# Weighing shots



## Big Tony (Dec 18, 2012)

Ok,

so I've moved this to a new thread so that David can have his original questions answered. For those who don't know, I was asking how much my shot should weigh when dosing 18g of coffee.

the answers have been varied but the general thought is that I should be getting 27-35g in 25-27 seconds

so anyway, I went ahead and tried this for the first time... Before this, I was getting 2oz in 27 seconds give or take. My first result wasn't good I have to say. I dosed my usual 18g, tamped at my normal pressure and timed my shot which was sitting on my digital scales.

I quickly watched the weight shoot up to 29g in 14 seconds!! I looked to see how much coffee I was getting and realised that there was just over 1oz in total. I conceded that I must have made an error and flicked the switch to continue to the 2oz mark. Total weight of the 2oz shot was around 60g. It appears that I'm currently getting 1g to 1ml ratio.

so if I tighten the grind I'll assume that the time will slow and the weight will gain at a slower pace? That's all well and good but am I right in thinking I'll still be getting around 27ml in return? If so.... Not a lot of coffee is it!?!?


----------



## shrink (Nov 12, 2012)

Ok a few things:

What are you measuring volume with? The little free glasses you get with most things these days actually have their marker line nearer the 1.2oz level. This means you're probably getting near 70ml of fluid.

A double espresso could realistically be as little as 30ml or 1fl oz depending on ratio, and personal taste. Most of my 18g shots come out at about the 1.2-1.5oz mark give or take.

In reality, as much as I tried to fight it. Weight is a better indicator. 18g in, 25g out, 25 seconds or so, is my general formula, but this is open to variation and you will need to find out what works for you. For me, taking 18g to 28g just feels like too much, and I don't enjoy the end result.

Try weighing, taste your results, see what you like.


----------



## Glenn (Jun 14, 2008)

Or...

Adjust to taste, THEN weigh your shots for consistency.

Other peoples recipes might not necessarily suit your tastebuds.


----------



## urbanbumpkin (Jan 30, 2013)

Hey Tony

I've never pulled shots by weight, although I've weighed shots after pulling by volume and have had similar results i.e. 45-55g plus from 17g dose.

I may well give it go to see what the results are like.


----------



## The Systemic Kid (Nov 23, 2012)

Glenn said:


> Or... Adjust to taste, THEN weigh your shots for consistency. Other peoples recipes might not necessarily suit your tastebuds.

- **Raw data**:
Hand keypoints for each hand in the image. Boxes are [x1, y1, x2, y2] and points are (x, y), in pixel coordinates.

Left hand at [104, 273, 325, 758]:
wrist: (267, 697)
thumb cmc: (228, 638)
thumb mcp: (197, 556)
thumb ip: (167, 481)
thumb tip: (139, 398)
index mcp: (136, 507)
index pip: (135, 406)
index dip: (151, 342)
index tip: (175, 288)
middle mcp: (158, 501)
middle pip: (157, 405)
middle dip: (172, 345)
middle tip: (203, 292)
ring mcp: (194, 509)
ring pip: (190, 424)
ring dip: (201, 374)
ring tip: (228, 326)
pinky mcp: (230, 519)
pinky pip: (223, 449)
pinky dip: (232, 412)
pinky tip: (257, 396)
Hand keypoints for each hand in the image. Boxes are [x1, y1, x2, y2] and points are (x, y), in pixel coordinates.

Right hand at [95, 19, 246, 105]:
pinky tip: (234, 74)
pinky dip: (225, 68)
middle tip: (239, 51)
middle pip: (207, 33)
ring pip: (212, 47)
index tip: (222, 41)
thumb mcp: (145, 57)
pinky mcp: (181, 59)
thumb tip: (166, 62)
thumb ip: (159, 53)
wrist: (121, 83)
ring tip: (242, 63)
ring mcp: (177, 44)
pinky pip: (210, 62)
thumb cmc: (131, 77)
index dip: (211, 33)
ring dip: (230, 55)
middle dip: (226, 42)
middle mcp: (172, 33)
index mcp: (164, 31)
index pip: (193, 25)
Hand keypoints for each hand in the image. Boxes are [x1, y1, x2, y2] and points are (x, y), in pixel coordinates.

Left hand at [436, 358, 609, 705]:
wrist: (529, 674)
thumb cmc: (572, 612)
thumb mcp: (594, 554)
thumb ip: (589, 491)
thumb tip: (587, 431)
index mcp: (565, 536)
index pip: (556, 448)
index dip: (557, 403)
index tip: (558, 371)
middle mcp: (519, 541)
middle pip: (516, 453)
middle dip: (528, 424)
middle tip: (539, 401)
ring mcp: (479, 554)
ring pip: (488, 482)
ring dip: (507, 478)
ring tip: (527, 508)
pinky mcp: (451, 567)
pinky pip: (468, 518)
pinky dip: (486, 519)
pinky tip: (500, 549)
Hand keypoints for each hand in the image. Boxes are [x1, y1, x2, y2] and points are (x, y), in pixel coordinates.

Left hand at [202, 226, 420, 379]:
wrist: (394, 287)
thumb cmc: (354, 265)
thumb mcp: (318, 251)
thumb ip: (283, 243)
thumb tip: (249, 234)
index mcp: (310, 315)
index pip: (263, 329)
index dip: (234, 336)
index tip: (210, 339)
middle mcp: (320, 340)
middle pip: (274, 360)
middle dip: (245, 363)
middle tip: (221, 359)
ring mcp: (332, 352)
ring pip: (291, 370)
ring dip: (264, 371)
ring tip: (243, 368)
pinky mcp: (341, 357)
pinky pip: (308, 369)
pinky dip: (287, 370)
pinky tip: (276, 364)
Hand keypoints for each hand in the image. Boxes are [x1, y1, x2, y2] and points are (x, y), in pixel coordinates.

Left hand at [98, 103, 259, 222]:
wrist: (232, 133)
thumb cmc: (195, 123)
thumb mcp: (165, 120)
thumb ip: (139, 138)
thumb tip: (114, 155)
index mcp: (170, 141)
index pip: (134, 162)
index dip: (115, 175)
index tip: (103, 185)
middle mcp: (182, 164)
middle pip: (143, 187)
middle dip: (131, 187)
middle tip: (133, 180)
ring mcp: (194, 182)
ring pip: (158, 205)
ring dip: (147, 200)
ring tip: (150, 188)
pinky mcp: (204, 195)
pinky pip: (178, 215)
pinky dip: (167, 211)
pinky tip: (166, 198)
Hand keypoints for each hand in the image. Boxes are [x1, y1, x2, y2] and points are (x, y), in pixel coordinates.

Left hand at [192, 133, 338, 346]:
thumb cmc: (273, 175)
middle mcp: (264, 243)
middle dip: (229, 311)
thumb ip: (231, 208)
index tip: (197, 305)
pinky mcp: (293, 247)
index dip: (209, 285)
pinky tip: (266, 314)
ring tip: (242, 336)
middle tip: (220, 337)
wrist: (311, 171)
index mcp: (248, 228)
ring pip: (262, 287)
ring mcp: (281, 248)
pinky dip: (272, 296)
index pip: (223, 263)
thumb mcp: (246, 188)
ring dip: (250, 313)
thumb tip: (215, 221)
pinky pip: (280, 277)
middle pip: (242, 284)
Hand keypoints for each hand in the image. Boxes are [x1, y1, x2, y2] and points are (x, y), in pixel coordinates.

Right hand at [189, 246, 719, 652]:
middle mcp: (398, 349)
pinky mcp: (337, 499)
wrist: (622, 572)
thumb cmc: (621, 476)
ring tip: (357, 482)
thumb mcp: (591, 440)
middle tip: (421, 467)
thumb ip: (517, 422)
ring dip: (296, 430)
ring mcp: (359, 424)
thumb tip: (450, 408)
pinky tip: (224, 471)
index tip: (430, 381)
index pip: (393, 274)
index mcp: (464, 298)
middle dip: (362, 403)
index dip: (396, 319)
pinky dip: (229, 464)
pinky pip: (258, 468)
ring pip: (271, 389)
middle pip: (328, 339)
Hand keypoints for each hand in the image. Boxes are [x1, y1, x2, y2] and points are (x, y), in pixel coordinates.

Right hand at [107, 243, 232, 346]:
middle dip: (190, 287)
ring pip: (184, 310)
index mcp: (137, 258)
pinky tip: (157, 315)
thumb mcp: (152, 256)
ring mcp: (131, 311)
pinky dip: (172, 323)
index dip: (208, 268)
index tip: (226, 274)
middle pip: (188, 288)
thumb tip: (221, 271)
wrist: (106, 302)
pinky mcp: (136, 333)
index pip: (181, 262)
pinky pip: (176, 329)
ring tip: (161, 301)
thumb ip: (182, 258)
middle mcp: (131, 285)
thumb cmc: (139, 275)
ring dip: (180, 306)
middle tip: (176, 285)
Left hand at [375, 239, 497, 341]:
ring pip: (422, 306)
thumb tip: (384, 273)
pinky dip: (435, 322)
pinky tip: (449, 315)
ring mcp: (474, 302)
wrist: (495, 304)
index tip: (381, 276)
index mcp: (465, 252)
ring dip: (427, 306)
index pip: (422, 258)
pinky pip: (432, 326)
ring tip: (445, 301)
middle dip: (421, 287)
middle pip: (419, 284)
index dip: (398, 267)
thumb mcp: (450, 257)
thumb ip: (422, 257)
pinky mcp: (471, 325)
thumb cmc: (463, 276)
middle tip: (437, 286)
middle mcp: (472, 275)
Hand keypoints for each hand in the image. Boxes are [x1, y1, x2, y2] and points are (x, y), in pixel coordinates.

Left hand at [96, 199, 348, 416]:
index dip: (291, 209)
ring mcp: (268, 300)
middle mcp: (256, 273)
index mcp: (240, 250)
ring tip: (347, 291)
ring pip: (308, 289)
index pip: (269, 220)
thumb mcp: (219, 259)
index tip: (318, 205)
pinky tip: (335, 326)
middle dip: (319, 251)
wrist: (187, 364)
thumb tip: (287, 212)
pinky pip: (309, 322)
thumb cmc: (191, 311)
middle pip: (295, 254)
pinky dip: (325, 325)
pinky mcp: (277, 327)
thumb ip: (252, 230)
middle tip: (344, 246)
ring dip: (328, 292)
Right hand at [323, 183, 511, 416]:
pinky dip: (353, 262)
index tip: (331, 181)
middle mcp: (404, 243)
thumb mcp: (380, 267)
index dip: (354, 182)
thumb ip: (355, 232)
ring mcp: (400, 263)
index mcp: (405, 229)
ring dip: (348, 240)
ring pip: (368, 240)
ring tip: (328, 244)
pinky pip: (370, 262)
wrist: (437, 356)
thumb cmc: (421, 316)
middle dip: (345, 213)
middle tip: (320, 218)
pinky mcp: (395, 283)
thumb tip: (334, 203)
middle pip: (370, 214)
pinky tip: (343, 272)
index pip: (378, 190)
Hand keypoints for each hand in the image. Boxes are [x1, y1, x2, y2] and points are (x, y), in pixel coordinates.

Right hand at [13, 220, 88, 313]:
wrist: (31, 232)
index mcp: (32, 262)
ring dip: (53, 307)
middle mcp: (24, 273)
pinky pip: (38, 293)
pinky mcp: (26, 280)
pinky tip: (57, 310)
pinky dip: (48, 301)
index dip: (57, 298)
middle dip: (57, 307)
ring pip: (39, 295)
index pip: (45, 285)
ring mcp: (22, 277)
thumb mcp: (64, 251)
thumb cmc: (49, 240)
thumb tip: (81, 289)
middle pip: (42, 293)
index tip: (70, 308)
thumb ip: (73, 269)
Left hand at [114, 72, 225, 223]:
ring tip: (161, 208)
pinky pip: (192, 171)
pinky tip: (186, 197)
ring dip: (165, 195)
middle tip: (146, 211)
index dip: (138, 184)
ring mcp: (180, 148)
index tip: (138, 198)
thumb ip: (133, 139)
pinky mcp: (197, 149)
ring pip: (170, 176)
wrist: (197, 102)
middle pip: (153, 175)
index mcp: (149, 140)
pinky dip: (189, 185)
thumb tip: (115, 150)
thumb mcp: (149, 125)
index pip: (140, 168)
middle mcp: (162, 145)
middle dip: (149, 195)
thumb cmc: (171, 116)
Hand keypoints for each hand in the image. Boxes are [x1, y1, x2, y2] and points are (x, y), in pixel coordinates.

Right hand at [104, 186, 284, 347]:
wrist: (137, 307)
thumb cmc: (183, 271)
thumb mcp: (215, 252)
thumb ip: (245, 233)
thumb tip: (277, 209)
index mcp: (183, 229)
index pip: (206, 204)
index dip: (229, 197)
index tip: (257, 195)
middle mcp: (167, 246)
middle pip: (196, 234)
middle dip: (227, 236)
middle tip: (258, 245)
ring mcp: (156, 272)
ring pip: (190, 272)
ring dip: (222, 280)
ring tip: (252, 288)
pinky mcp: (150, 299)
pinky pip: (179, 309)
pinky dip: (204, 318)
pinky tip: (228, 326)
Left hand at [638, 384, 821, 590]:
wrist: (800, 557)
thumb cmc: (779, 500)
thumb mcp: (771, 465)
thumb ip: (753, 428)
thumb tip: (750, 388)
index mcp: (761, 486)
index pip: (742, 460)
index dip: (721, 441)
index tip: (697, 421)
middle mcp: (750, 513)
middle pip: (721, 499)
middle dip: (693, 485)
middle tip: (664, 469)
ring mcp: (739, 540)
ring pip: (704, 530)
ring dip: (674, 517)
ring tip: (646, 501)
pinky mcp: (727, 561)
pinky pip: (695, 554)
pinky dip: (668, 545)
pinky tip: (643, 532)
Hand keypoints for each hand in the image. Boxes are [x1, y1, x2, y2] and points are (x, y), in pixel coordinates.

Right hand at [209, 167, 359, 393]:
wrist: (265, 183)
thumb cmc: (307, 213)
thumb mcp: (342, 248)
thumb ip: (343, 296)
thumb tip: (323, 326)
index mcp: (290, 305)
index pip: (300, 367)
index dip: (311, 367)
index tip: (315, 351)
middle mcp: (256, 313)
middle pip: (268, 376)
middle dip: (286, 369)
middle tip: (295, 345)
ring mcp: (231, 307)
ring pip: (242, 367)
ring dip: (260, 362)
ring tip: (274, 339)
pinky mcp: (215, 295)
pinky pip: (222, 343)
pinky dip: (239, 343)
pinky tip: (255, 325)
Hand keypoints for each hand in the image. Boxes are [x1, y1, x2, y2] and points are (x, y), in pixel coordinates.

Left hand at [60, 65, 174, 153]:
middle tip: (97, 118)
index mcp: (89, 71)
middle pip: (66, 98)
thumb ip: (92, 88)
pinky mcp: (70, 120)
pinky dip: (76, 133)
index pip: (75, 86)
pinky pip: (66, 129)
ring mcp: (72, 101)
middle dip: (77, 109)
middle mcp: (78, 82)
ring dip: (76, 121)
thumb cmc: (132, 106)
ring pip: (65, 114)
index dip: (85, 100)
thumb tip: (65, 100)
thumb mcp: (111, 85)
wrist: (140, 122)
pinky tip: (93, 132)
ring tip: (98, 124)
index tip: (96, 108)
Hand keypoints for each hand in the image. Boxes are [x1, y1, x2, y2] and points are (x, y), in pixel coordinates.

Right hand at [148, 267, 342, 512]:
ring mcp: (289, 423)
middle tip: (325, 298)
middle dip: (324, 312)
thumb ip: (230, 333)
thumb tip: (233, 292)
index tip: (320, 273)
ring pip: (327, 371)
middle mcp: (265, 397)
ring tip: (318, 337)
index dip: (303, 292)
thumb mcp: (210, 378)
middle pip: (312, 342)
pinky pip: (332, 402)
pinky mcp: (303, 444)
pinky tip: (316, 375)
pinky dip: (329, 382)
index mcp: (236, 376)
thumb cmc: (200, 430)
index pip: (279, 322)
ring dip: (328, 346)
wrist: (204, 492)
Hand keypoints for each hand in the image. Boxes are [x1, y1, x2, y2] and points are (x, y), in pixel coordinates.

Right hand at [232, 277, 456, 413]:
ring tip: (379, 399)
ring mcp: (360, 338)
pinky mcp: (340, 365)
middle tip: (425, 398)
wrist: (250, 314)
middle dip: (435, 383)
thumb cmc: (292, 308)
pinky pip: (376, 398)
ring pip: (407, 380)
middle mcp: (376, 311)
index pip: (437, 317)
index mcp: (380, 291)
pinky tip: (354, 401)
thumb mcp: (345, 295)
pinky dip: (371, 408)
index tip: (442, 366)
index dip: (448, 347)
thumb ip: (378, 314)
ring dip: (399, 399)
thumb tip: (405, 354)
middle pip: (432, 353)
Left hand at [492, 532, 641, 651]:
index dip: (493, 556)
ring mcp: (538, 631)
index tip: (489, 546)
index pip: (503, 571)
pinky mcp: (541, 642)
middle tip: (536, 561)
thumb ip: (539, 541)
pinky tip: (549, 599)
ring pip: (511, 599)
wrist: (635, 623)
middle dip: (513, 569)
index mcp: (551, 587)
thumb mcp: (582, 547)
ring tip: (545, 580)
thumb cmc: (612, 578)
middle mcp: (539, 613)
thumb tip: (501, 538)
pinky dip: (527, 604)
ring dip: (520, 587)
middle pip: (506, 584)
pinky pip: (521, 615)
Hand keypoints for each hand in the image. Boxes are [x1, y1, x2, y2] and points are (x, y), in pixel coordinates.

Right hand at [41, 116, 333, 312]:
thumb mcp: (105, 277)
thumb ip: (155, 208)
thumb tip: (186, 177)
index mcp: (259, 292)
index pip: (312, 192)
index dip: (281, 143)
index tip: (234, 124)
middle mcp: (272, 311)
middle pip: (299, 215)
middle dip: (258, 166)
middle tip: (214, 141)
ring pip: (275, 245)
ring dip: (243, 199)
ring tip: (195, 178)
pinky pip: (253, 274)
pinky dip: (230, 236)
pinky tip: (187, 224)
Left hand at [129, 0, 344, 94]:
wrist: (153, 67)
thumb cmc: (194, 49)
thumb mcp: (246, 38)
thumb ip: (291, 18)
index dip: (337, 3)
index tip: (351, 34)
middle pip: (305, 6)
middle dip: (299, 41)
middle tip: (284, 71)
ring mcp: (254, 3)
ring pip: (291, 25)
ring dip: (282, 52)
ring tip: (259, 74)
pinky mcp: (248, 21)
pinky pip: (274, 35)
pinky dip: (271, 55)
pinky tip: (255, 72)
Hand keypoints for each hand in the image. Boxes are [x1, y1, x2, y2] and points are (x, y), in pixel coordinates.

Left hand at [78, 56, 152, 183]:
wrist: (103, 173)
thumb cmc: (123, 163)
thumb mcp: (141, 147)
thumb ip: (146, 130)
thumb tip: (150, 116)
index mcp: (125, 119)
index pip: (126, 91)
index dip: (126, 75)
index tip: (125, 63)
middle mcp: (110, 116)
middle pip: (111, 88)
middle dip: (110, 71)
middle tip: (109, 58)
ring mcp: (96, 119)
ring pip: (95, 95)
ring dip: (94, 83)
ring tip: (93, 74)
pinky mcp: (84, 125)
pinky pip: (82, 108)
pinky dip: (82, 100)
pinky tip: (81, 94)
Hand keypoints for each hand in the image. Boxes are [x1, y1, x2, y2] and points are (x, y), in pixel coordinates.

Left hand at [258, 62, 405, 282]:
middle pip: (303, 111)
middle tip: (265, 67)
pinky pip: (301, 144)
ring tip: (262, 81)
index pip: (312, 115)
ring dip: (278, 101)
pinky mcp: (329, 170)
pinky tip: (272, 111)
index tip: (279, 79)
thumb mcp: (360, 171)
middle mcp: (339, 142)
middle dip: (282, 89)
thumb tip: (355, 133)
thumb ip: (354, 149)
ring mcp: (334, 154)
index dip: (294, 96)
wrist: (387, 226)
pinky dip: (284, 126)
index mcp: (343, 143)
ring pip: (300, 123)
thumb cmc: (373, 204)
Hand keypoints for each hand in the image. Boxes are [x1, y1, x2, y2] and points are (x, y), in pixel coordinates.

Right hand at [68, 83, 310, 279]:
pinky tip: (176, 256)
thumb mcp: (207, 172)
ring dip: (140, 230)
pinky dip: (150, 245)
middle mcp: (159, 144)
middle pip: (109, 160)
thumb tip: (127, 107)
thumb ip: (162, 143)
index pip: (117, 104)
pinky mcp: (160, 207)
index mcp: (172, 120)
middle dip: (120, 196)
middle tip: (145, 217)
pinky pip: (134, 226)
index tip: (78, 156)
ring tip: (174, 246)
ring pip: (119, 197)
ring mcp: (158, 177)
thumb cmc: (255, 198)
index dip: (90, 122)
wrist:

- **Task goal**:
Carry on the forum thread about weighing espresso shots, starting right after the last line shown.

- **Exercise result**:
Wise advice indeed. Taste is what it is all about. Formulas are useful guidelines but that's all they are.


----------



## urbanbumpkin (Jan 30, 2013)

shrink said:


> Weight is a better indicator. 18g in, 25g out, 25 seconds or so, is my general formula, but this is open to variation and you will need to find out what works for you. For me, taking 18g to 28g just feels like too much, and I don't enjoy the end result.


How much volume of liquid do you get with this on a 25 sec shot?

From Tonys benchmark would you go finer or coarser to get the 25 sec lighter shot?


----------



## forzajuve (Feb 2, 2011)

Espresso is a short intense pick me up (with lots of great flavour and mouthfeel) so I get confused when people are looking for a larger volume drink. If you prefer something to last longer then try an americano. That being said the desirable volume for a double will be between 1 and 2oz, typically around 1.5oz. Weighing is the best way not only to add consistency but also to dial in to your own tastes, we all have different end goals, without measuring what you are doing you will never get there.


----------



## shrink (Nov 12, 2012)

urbanbumpkin said:


> How much volume of liquid do you get with this on a 25 sec shot?
> 
> From Tonys benchmark would you go finer or coarser to get the 25 sec lighter shot?


No idea accurately, but I'd suggest nearer 1.2oz on most of my shots. I tend not to measure volume. I do most shots by eye once I've got the grind right. Tony needs to tighten up his grind considerably in my opinion, as he seems to be getting enormous volumes of fluid, which will likely result in weak and bitter shots.

My process when dialling in a new bean is this (and I must stress, this is just how I do it, and may not work for everyone)

-guesstimate the grind based on roast level compared to previous bean

-weigh input, so between 17.5-18.5g give or take. Actual input doesn't need to be perfect to the last nth as long as its consistent.

-pull a shot and weigh it, watching for blonding and aiming for 25 seconds.

-taste shot.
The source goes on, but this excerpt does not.